Under active development — things may change.

AI Integration

LayoutBlocks is designed to work with AI coding assistants. Every block includes a one-click AI prompt, and you can teach your IDE about the library so it suggests LayoutBlocks when you ask for layout sections.

AI Prompt (Per Block)

Every block detail page has an AI Prompt button in the quick action bar. Click it to generate a prompt that:

  1. Includes the full config.ts and component.tsx code
  2. Instructs your AI assistant to analyse your project structure
  3. Tells it to create, adapt, and register the block using your conventions
  4. Handles dependencies automatically

You can customize the block name and edit the prompt before copying. The prompt auto-detects your project setup, so it works with the Payload Website Template, custom setups, and everything in between.

Page Builder

The Page Builder showcases curated page templates — pre-composed block combinations for common page types like SaaS landing pages, agency homepages, and product showcases. Browse the templates for inspiration, then add individual blocks using the AI prompt on each block's detail page.

An interactive page builder with drag-and-drop composition and a single combined prompt is coming soon.

CLI Tool

The LayoutBlocks CLI lets you add blocks directly from your terminal without visiting the website.

Commands

List all blocks:

Terminal
1npx layoutblocks list

List blocks in a category:

Terminal
1npx layoutblocks list heros

Add a block to your project:

Terminal
1npx layoutblocks add hero-1

This creates config.ts and component.tsx in ./src/blocks/<category>/<slug>/. Use --dir to specify a custom output directory:

Terminal
1npx layoutblocks add hero-1 --dir ./blocks/heros/hero-1

Show block details:

Terminal
1npx layoutblocks info pricing-1

After adding a block, you'll need to:

  1. Adapt imports in both files to match your project's conventions
  2. Register the block config in your Payload blocks field
  3. Add the component to your frontend renderer (e.g., RenderBlocks)
  4. Run pnpm payload generate:types

Or use the AI prompt on the block's detail page to have your coding assistant handle all of this automatically.

Blocks API

The CLI tool is powered by a public JSON API you can also use directly.

List all blocks:

Code
1GET /api/blocks

Returns an array of block summaries with slug, title, displayName, category, description, and search metadata.

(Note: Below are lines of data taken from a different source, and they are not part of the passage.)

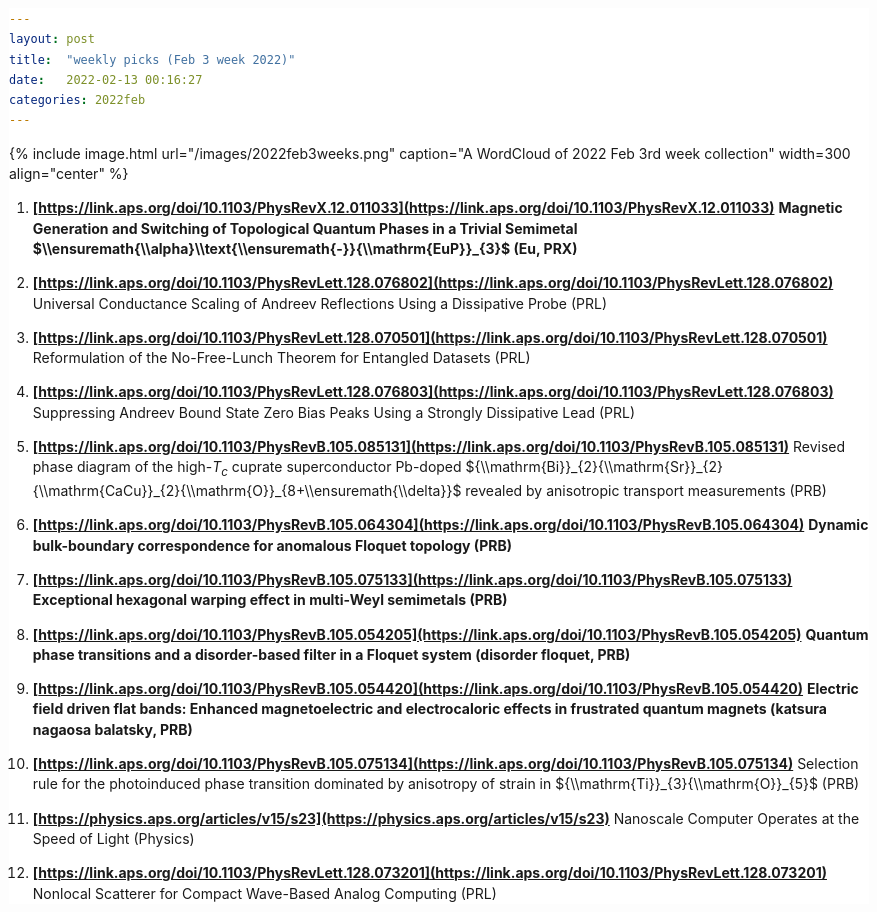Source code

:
 ```yaml
---
layout: post
title:  "weekly picks (Feb 3 week 2022)"
date:   2022-02-13 00:16:27
categories: 2022feb
---
```


{% include image.html url="/images/2022feb3weeks.png" caption="A WordCloud of 2022 Feb 3rd week collection" width=300 align="center" %}

1. **[https://link.aps.org/doi/10.1103/PhysRevX.12.011033](https://link.aps.org/doi/10.1103/PhysRevX.12.011033)** **Magnetic Generation and Switching of Topological Quantum Phases in a Trivial Semimetal $\\ensuremath{\\alpha}\\text{\\ensuremath{-}}{\\mathrm{EuP}}_{3}$ (Eu, PRX)**

1. **[https://link.aps.org/doi/10.1103/PhysRevLett.128.076802](https://link.aps.org/doi/10.1103/PhysRevLett.128.076802)** Universal Conductance Scaling of Andreev Reflections Using a Dissipative Probe (PRL)

1. **[https://link.aps.org/doi/10.1103/PhysRevLett.128.070501](https://link.aps.org/doi/10.1103/PhysRevLett.128.070501)** Reformulation of the No-Free-Lunch Theorem for Entangled Datasets (PRL)

1. **[https://link.aps.org/doi/10.1103/PhysRevLett.128.076803](https://link.aps.org/doi/10.1103/PhysRevLett.128.076803)** Suppressing Andreev Bound State Zero Bias Peaks Using a Strongly Dissipative Lead (PRL)

1. **[https://link.aps.org/doi/10.1103/PhysRevB.105.085131](https://link.aps.org/doi/10.1103/PhysRevB.105.085131)** Revised phase diagram of the high-${T}_{c}$ cuprate superconductor Pb-doped ${\\mathrm{Bi}}_{2}{\\mathrm{Sr}}_{2}{\\mathrm{CaCu}}_{2}{\\mathrm{O}}_{8+\\ensuremath{\\delta}}$ revealed by anisotropic transport measurements (PRB)

1. **[https://link.aps.org/doi/10.1103/PhysRevB.105.064304](https://link.aps.org/doi/10.1103/PhysRevB.105.064304)** **Dynamic bulk-boundary correspondence for anomalous Floquet topology (PRB)**

1. **[https://link.aps.org/doi/10.1103/PhysRevB.105.075133](https://link.aps.org/doi/10.1103/PhysRevB.105.075133)** **Exceptional hexagonal warping effect in multi-Weyl semimetals (PRB)**

1. **[https://link.aps.org/doi/10.1103/PhysRevB.105.054205](https://link.aps.org/doi/10.1103/PhysRevB.105.054205)** **Quantum phase transitions and a disorder-based filter in a Floquet system (disorder floquet, PRB)**

1. **[https://link.aps.org/doi/10.1103/PhysRevB.105.054420](https://link.aps.org/doi/10.1103/PhysRevB.105.054420)** **Electric field driven flat bands: Enhanced magnetoelectric and electrocaloric effects in frustrated quantum magnets (katsura nagaosa balatsky, PRB)**

1. **[https://link.aps.org/doi/10.1103/PhysRevB.105.075134](https://link.aps.org/doi/10.1103/PhysRevB.105.075134)** Selection rule for the photoinduced phase transition dominated by anisotropy of strain in ${\\mathrm{Ti}}_{3}{\\mathrm{O}}_{5}$ (PRB)

1. **[https://physics.aps.org/articles/v15/s23](https://physics.aps.org/articles/v15/s23)** Nanoscale Computer Operates at the Speed of Light (Physics)

1. **[https://link.aps.org/doi/10.1103/PhysRevLett.128.073201](https://link.aps.org/doi/10.1103/PhysRevLett.128.073201)** Nonlocal Scatterer for Compact Wave-Based Analog Computing (PRL)



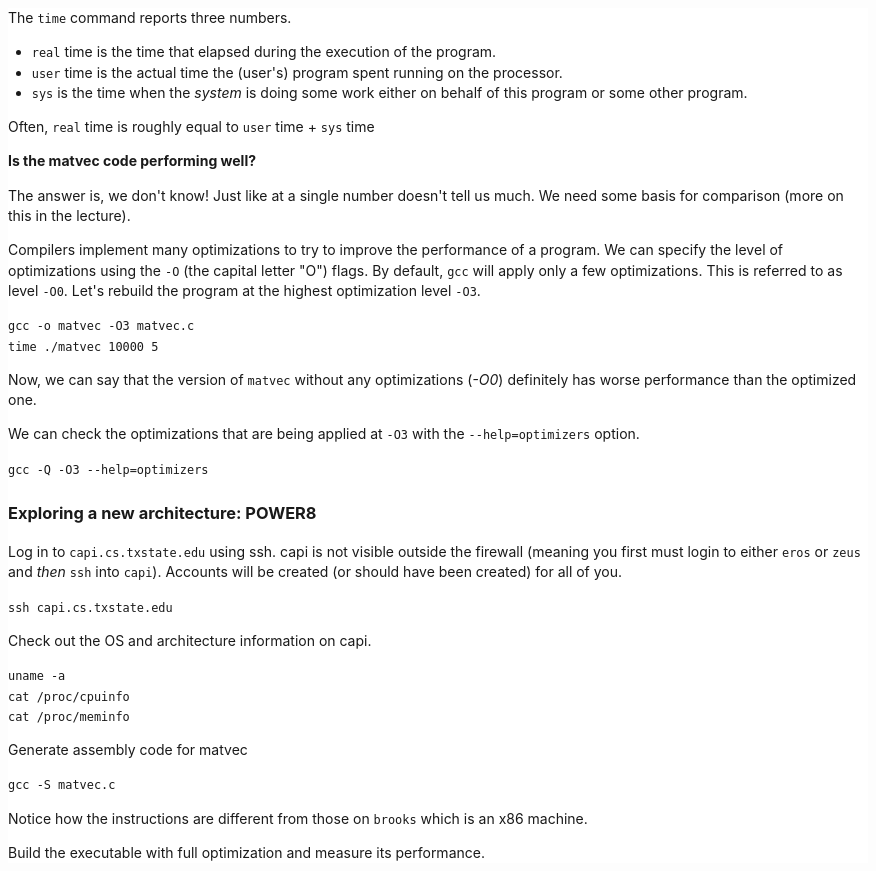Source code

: The `time` command reports three numbers.

- `real` time is the time that elapsed during the execution of the program.
- `user` time is the actual time the (user's) program spent running on the processor.
- `sys` is the time when the _system_ is doing some work either on behalf of this program or some other program.

Often, `real` time is roughly equal to `user` time + `sys` time

**Is the matvec code performing well?**

The answer is, we don't know! Just like at a single number doesn't tell us much. We need some basis for comparison (more on this in the lecture).

Compilers implement many optimizations to try to improve the performance of a program. We can specify the level of optimizations using the `-O` (the capital letter "O") flags. By default, `gcc` will apply only a few optimizations. This is referred to as level `-O0`. Let's rebuild the program at the highest optimization level `-O3`.

```
gcc -o matvec -O3 matvec.c
time ./matvec 10000 5
```

Now, we can say that the version of `matvec` without any optimizations (_-O0_) definitely has worse performance than the optimized one.

We can check the optimizations that are being applied at `-O3` with the `--help=optimizers` option.

```
gcc -Q -O3 --help=optimizers
```

### Exploring a new architecture: POWER8

Log in to `capi.cs.txstate.edu` using ssh. capi is not visible outside the firewall (meaning you first must login to either `eros` or `zeus` and _then_ `ssh` into `capi`). Accounts will be created (or should have been created) for all of you.

```
ssh capi.cs.txstate.edu
```

Check out the OS and architecture information on capi.

```
uname -a
cat /proc/cpuinfo
cat /proc/meminfo
```

Generate assembly code for matvec

```
gcc -S matvec.c
```

Notice how the instructions are different from those on `brooks` which is an x86 machine.

Build the executable with full optimization and measure its performance.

Get a single block with code:

Code
1GET /api/blocks?slug=hero-1

Returns the full block detail including configCode, componentCode, and dependencies.

Cursor Rule

If you use Cursor, download the LayoutBlocks rule file and add it to your project:

  1. Download layoutblocks-cursor-rule.mdc
  2. Place it in your project's .cursor/rules/ directory
  3. Cursor will now know about all available LayoutBlocks when you ask it to add sections

The rule includes the full block inventory, naming conventions, registration steps, and stack compatibility.

CLAUDE.md Snippet

If you use Claude Code, add the LayoutBlocks snippet to your project's CLAUDE.md:

  1. Download layoutblocks-claude-md.md
  2. Copy the contents into your project's CLAUDE.md file
  3. Claude Code will reference LayoutBlocks when you ask for layout sections

How AI Prompts Work

When you paste a LayoutBlocks AI prompt into your coding assistant, it:

  1. Analyses your project — understands your file structure, import aliases, and conventions
  2. Creates the block files — places config.ts and component.tsx in the right directory
  3. Adapts imports — updates import paths to match your project (e.g., @/blocks/ vs @/src/blocks/)
  4. Registers the block — adds it to your Payload config and frontend renderer
  5. Runs type generation — executes pnpm payload generate:types if your project uses it

This works with Cursor, Claude Code, GitHub Copilot, Windsurf, and any AI coding assistant that accepts text prompts.